“‘Certainly not,” he replied. “I am a philosopher, and I have discovered, the answer to the riddle of transmigration of the elements.”

“I was startled. “Base metal into gold and all that sort of thing?” I said. He sneered slightly.”

“‘That’s transmutation, not transmigration,” he said. “Vulgar party trick, though it pays the rent, I’ll grant you. I do that, too.”

“Suddenly I could understand why he wanted to get out of Spain in such a hurry. Apart from being incredibly hard on heretics—and alchemists are heretics by definition—the Spanish had a peculiar horror of anything which might disrupt the nice little monopoly on gold and silver they’d been enjoying ever since Cones came back from the Americas. Have you ever been to America? Funny place. You can’t get a decent boiled egg for love nor money.”

“‘Be that as it may,” he said, “I’ll give you five thousand pistoles for a ride to Bristol. Good Spanish coin,” he added, “I wouldn’t try and palm you off with the home-made stuff.”

“By now my natural scepticism was telling me that alchemists you meet in taverns at the end of a long, difficult day may well turn out not to be alchemists at all, particularly if they end up trying to borrow money or sell you a lump of cut-price gold; but there was something unusually convincing about him—probably the way he wasn’t trying to convince me. Do you see what I’m getting at, by any chance?”

The young German nodded. He saw only too well.

“So,” continued the stranger, “I said that if he showed up at the quay next morning with five thousand pistoles I’d take him to England with the greatest of pleasure, and then I went off to get drunk in slightly less eccentric company. I was so successful in this—getting drunk is one of the things I’m best at—that I didn’t get up till quite late the next morning, and I reckoned that even if he’d kept the appointment he’d have given up and gone away long since. But when I got down to the quay at about half-past ten—I had some business to see to in the town first—there he was, looking extremely nervous and asking what the hell had kept me.”

“I explained about my bad headache, but he didn’t seem terribly interested. He did, however, seem extremely anxious to show me a large number of very genuine-looking gold coins, and I decided that even if he was a lunatic he was a rich lunatic, and that if he wanted to go to Bristol then I wanted to take him there, before any unscrupulous character turned up who might exploit the man’s mental frailty by asking for six thousand pistoles.”

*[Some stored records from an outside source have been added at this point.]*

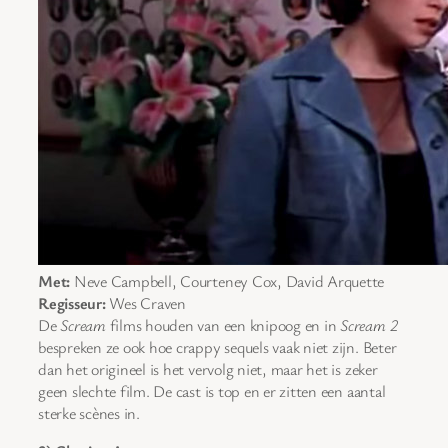
Met:
Neve Campbell, Courteney Cox, David Arquette
Regisseur:
Wes Craven
De
Scream
films houden van een knipoog en in
Scream 2
bespreken ze ook hoe crappy sequels vaak niet zijn. Beter
dan het origineel is het vervolg niet, maar het is zeker
geen slechte film. De cast is top en er zitten een aantal
sterke scènes in.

“My crew were by no means overjoyed to be off again so soon, and when I told them that we were going to England they made some very wounding remarks about my intelligence. They pointed out, perfectly accurately, that Sir Francis Drake was English, and so were John Hawkins and Black Jack Norris, and that a country capable of producing such unsavoury characters was somewhere they were in no hurry to visit. In fact, so determined were they that I had to take the unprecedented step of promising to pay them before they would do any work at all.”

“Their fears turned out to be absolutely groundless. Sir Francis and his fellow merrymakers were far too busy chivvying honest businessmen off Puental to bother us, and an unusually obliging wind took us right up to the mouth of the Bristol Channel.”

The stranger hesitated for a moment. “You don’t really want to hear the rest of this,” he said. “I think it would be much better if we go back to discussing kings. Take Charlemagne, for instance. Did you know that Charlemagne didn’t learn to read until he was forty?”

“Never mind Charlemagne,” said the young German. “Go on with what you were saying.”

“I’d really much rather talk about Charlemagne,” said the stranger, “if it’s all the same to you. Believe me, I have very good reasons.”

The young German said something vulgar about Charlemagne, and the stranger shrugged and went on.

“It was then,” he said, “that things started to go wrong. The unusually obliging wind went away again, leaving us stranded in mid-sea with nothing to do but look at the coastline of Wales, which is not something I would recommend unless you have an overwhelmingly keen interest in geology. To make matters worse, something unsavoury got into the ship’s beer, and when you put twenty Dutchmen on a ship—did I mention we were mostly Dutch? Well, we were—when you put twenty Dutchmen and a Scot on a ship in the middle of the sea with nothing to drink but cloudy beer, then you have a recipe for unpleasantness on your hands.”